From the spring of 2000, the number of cattle slaughtered has increased by a staggering 149 percent - up 25 percent a year. But new breakdowns (which then require consecutive 60 day tests - adding to Defra's 'list') are on target for our Ben's previous prediction. Up 20 per cent per year.

Not so much a lie, more a 'Ben-ding' of the truth.

2 comments:

Anonymous said...

With regards to the tb testing requests it would be helpful if the ministry were to consider the farmers calenders and when animals are turned out for summer grazing, before they send out their testing requests.

We have been suddenly been put on a 6 months testing programme which l can only assume is because we have had some local breakdowns again.

We were totally unaware of our change of status until we received the letter in the post one Saturday morning (16th May,04)whilst we were having a late breakfast. The reason our breakfast had been so late was because we had been up early getting our animals out to some rented pasture which is away from our farm, for their summer grazing.

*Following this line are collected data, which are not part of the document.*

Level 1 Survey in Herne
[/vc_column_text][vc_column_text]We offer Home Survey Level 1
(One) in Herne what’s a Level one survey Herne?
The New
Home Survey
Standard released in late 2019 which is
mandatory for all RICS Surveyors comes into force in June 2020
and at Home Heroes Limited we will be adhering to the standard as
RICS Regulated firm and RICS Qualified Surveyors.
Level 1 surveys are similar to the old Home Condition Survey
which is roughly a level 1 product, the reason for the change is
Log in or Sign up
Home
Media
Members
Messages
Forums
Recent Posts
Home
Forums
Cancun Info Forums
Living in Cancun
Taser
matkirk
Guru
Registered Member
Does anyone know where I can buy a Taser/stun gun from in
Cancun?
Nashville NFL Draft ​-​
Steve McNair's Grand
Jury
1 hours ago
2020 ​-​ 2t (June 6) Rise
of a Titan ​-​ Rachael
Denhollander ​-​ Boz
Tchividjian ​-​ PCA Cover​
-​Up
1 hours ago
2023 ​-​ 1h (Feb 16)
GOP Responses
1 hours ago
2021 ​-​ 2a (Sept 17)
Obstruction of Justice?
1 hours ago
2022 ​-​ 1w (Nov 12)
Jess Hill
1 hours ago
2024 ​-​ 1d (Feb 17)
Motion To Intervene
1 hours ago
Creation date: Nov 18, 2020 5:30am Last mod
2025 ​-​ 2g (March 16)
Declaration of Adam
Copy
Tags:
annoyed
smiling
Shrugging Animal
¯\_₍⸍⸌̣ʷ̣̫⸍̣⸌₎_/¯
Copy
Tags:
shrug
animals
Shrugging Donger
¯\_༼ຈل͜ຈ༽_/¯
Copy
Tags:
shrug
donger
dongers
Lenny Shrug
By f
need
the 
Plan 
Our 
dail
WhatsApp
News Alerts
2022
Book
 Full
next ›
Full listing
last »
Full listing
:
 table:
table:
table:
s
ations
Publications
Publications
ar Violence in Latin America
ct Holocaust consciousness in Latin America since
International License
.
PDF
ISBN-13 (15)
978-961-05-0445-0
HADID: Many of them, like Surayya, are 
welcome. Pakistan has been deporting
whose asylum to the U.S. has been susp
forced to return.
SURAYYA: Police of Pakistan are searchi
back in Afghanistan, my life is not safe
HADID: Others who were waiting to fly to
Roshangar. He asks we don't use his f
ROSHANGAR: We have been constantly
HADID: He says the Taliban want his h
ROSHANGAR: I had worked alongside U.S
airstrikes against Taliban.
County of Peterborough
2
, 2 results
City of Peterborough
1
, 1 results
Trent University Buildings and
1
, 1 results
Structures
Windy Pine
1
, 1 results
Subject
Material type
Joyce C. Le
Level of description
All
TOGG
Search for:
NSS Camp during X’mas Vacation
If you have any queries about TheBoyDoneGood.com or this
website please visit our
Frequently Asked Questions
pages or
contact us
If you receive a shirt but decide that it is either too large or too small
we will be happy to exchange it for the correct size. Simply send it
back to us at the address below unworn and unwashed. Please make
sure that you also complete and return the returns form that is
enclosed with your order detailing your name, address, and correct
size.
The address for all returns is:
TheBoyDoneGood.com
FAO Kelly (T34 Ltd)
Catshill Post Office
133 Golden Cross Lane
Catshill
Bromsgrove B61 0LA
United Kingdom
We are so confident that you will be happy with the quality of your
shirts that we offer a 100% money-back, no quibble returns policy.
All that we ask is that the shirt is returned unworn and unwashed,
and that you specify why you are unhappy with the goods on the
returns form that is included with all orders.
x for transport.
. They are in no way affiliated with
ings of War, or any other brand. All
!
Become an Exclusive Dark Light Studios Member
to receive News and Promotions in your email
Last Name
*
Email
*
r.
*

The letter was from the ministry and informed us that we had to have our herd tb tested by late August. I immediately contacted our vet who told me that that they were also horrified to have received many requests for tests in the area just as the animals had been turned out, as many farmers were going to now have great difficulty in complying. When they questioned the ministry about this they were told that it was not their problem, the farmers will just have to get on with it.

Now the implications to us in respect to getting our animals back, which have only just gone out is laughable. For a start the rented land has no loading up area and so when they are returned we have to walk them back which means rounding up all our neighbours and friends to man the gates and tracks along the way, which is no mean feat. However, the this is helped by the fact that usual time for them to come back is November and at this time of year they are quiet happy to come home for the winter. But not when they have only just been turned out.

Also what happens if having done the test an animal goes down, will we be able to take the animals back to our rented pasure, and if not how do we feed them??

We are a small farm and so we earn our living by other means, as do most farmers these days. Testing is done at an enormous cost to us. With my husband having 2 days off work, employing help on the testing days, and getting all the animals together.

We are happy to do any amount of tests before they go out and of course when they are back in. But of course for us to request or suggest a date we would have to pay.

If only the letter had arrived on the Friday, what a difference a day makes!!!

dominic said...

a family near us who only have a very small paddock, rent three other small fields in two different villages, they have in total 2cows, 2calves and a steer, each year they get three notifications for tb tests (one for each of the three areas they have grazing) they have informed DEFRA every year that their cattle can only phisically be in one place at a time but still they continue to recieve three test notifications, last year one test was to be done at one of the locations on a tuesday in may and the reading was to be done on the friday, the day after they recieved this notification they recieved a second notification that they were to have another test on the monday following the friday reading, at one of the other locations, they contacted DEFRA to yet again explain that they only had (at that time) 3 animals and they would be tested as per the first notification and that there were no cattle at the address the second notification refered to only 2 donkeys, the answer was 'if you do not have your cattle tested at that site we will have to close you down' are there any humans at DEFRA or only robots?